Everyone a couple of years back was talkin’ about that Argentinian goal in the world cup. Them boys put together a pile of passes up the field before that baldy lad Cambiasso stuck her in the net. That fella Alan Hansen was creamin his gunks at the thought of it - the other team couldn’t get the ball at all. Well on Sunday my gunks were in danger I have to say at the end of the game with O’Sullivan’s last score. Sixteen passes I think I counted - the Dubs were f***in desperate for the ball but that cute wee bollix Gooch stood over yonder like a man havin’ a fag outside his work and passed the ball this way and that and him in a postage stamp of space. At one stage three, yes three Dubs goes tearin over and sez I to mesel if there’s three of them bollixes trying to get the Gooch, there’s two Kerrymen free somwhere else. Gooch knew it too - sure enough he sucks them in, takes them out with one pass and pops the ball - off it goes across the pitch til O’Sullivan - no man better to boot her over the bar - end of story good night Irene. I put that score down to Pat O’Shea and his basketballing. Surely, them boys are as cool as can be on the ball but the composure on the ball and waitin and waitin before killin’ the Dubs was unreal. Just unreal. The Gooch there now - he’s maybe not scorin as much as before but in my book he’s become the better player. He was playin’ like Brian McGuigan does for Tyrone - wee pass here or there but it makin’ the difference. Any man would pay money for that.
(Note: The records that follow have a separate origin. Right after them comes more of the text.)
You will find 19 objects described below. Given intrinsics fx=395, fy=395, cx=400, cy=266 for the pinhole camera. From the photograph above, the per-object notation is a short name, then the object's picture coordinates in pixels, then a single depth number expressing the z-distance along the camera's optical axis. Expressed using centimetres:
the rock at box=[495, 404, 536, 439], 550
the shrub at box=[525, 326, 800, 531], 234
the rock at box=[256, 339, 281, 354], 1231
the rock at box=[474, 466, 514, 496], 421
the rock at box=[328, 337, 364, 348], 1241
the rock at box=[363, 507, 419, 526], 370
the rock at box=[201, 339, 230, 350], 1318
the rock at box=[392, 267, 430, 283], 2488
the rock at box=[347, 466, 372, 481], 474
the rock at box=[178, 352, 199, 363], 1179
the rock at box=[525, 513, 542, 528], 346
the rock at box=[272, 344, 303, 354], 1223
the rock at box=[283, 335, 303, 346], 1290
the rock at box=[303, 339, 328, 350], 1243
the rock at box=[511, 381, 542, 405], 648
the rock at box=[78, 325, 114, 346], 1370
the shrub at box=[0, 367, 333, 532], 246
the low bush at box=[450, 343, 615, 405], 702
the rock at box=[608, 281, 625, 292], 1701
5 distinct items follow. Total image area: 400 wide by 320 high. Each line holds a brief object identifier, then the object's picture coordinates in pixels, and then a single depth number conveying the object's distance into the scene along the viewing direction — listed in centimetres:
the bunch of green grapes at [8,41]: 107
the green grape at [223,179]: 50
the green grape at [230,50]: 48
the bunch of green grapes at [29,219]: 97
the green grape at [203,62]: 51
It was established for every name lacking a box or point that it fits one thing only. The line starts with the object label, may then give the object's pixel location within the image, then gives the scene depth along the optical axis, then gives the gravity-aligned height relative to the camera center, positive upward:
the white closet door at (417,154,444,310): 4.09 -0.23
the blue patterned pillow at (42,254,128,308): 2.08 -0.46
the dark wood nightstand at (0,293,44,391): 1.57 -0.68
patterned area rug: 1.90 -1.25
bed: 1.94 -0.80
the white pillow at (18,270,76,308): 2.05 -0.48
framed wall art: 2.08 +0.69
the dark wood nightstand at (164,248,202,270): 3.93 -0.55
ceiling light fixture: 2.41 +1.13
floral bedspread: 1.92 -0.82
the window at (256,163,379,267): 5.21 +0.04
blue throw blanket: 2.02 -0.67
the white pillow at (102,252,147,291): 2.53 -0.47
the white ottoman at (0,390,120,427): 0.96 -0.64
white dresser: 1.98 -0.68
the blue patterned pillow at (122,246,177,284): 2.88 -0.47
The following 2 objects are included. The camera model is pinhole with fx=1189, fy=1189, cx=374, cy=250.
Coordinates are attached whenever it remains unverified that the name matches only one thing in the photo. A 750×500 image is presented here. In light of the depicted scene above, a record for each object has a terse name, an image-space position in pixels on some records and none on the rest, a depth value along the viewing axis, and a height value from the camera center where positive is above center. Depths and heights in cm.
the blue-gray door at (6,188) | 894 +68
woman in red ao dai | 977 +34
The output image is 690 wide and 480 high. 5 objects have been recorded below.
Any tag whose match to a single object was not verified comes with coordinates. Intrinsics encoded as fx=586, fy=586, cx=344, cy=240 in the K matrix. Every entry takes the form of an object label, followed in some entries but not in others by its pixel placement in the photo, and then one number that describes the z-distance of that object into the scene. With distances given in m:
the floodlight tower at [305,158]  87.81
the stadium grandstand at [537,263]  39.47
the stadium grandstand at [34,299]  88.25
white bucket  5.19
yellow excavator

The Dubs let themsels down in my book with that oul shite talkin. Alan Brogan’s a fine player but he needs to watch thon mouth. My man O’Sullivan reacted cos of something them boys said and got booked but he gave theme the answer they need by jaze he did. O Sullivan now has a chance to captain Kerry to two All Irelands in a row and it couldn’t happen to a nicer fella.
I’m kinda getting sick of Croker now I’ve been there that much - I’m goin back on Sunday for the hurlin’ but sure ye have to do these things. Couple of weeks I’ll be back shooting hoops with Gooch and Donaghy, sure twill be grand.